ER: You know, when you are reading something, obviously it hits a different chord than when you see it visually up on the screen. I loved all the elements that you just mentioned. I love the depth of each character; they got to showcase who they were. I love the interconnectivity of the ensemble and how they all work and relate to each other. The jokes. The vibes. It is always so much more magical when you get to see it done, right?
BC: What sets this version of Black Canary apart from previous incarnations?
ER: I think what I saw visually with her when they created her after I came in to set the voice with Wes (Gleason– voice Director) and Butch (Lukic– Supervising Producer) and the team there just seeing how she was dressed was really fun.
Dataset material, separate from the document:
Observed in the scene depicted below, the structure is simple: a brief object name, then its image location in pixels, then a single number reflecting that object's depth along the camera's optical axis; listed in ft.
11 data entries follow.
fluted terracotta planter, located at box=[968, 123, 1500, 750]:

They kept her, kind of hinting toward that era, for sure, with a little bit of flair and badassery. And where we put her voice, that was a big one.
BC: This version of Black Canary is younger and relatively new to the superhero game. She is a little flirty with Hawkman (Omid Abtahi). Can you describe the relationship between the two heroes?
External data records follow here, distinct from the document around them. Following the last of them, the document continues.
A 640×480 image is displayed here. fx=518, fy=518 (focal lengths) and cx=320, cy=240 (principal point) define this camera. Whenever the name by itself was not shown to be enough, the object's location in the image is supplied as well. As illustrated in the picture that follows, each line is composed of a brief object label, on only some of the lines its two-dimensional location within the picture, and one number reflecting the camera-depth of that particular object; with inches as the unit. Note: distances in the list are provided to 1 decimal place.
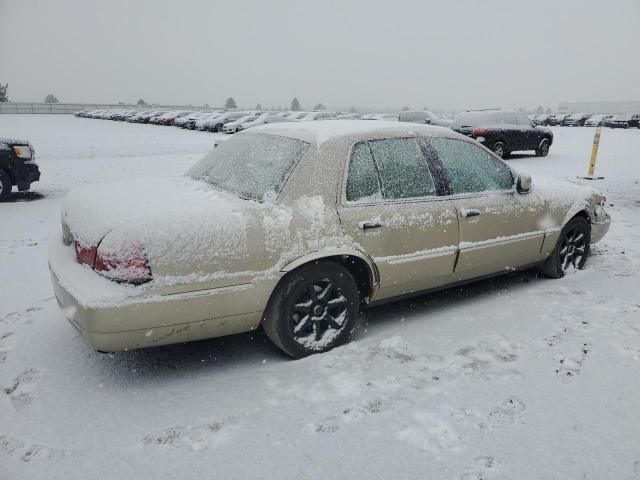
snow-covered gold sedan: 113.8
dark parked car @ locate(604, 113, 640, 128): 1624.0
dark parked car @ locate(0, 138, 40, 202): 350.0
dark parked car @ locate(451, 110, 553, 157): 629.3
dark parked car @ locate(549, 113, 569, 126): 1880.5
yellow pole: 462.9
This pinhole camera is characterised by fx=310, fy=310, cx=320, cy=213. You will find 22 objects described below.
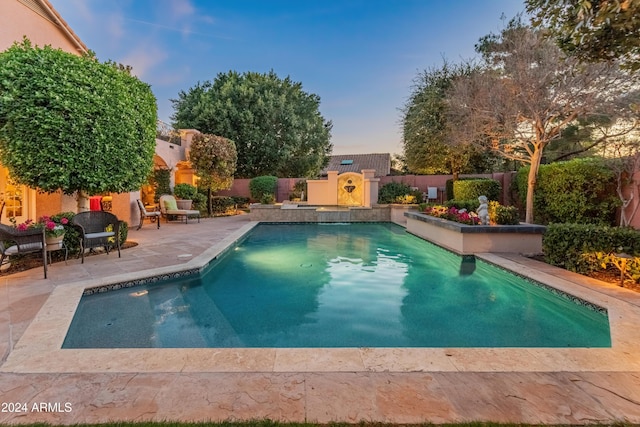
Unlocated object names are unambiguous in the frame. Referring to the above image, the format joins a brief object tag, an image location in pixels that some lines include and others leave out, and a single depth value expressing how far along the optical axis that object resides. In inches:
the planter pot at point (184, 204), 550.8
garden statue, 291.0
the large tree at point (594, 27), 104.7
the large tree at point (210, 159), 579.5
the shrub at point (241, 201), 764.2
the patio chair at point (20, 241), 184.9
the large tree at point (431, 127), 594.5
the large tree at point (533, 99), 318.0
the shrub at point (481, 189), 496.7
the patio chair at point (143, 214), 432.5
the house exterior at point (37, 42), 309.7
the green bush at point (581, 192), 335.6
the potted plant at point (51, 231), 215.5
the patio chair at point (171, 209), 498.9
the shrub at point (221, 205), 663.1
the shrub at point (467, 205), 380.8
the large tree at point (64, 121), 215.9
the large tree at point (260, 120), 822.5
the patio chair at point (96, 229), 239.1
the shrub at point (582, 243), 193.6
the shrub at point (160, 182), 550.2
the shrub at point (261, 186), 743.7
ER: I think that she really admires and looks up to him. I feel like she has a little bit of a Tomboy edge, but it is still quite a fem fatale. So I think that they complement each other really nicely because he grounds her a lot. It also opens her up to a lot of emotional range that, maybe, wasn't available for her to go through on her own. I don't want to say too much about it. I just feel like their relationship obviously evolves a lot through the story, and it's really beautiful to witness. I think it definitely will set a tone for her for the future, a power she is going to present, herself, to the world in the future.
BC: I mentioned the tonal shifts of the story. Is it challenging to go from the light-heartedness at one end of the spectrum to the heavy emotional beats that Black Canary goes through?
ER: It wasn't as difficult because the writing was so well done. They did a great job of creating arcs not only of my character but for all of the characters. That is always the best part of when you get material that you can actually work with, and it doesn't kill your soul to try and push it to where it needs to be because it's there. The writers on this and the directors were so great at bringing that out and supporting choices that I was bringing to the table.
BC: What would you say is at the core of this story?
"Go live a life. Don't miss out on your chances; live your truth. Trust. Know that there is a support system around you. Even if it is just you, if you feel like it's just you at the moment, but there is probably someone else out there who can relate. Go out and be your authentic self. Yolo! It's all you got."
Justice Society World War II stars Stana Katic (Castle, Absentia) as Wonder Woman, Matt Bomer (Doom Patrol, The Boys in the Band) as Barry Allen/The Flash, Elysia Rotaru (Arrow) as Black Canary, Omid Abtahi (American Gods, The Mandalorian) as Hawkman, Chris Diamantopoulos (Silicon Valley, The Three Stooges) as Steve Trevor, Armen Taylor (JoJo's Bizarre Adventure: Golden Wind) as Jay Garrick/The Flash, Liam McIntyre (Spartacus, Justice League Dark: Apokolips War) as Aquaman, and Geoff Arend (Madam Secretary, Batman: Hush) as Charles Halstead/Advisor alongside director Jeff Wamester (Guardians of the Galaxy TV series), co-screenwriters Meghan Fitzmartin (Supernatural, DC Super Hero Girls) and Jeremy Adams (Supernatural, Batman: Soul Of The Dragon), and supervising producer Butch Lukic (Superman: Man of Tomorrow, Constantine: City of Demons).
Produced by Warner Bros. Animation and DC, the feature-length animated Justice Society: World War II will be distributed by Warner Bros. Home Entertainment on Digital starting April 27, 2021, and on 4K Ultra HD Blu-ray Combo Pack and Blu-ray on May 11, 2021.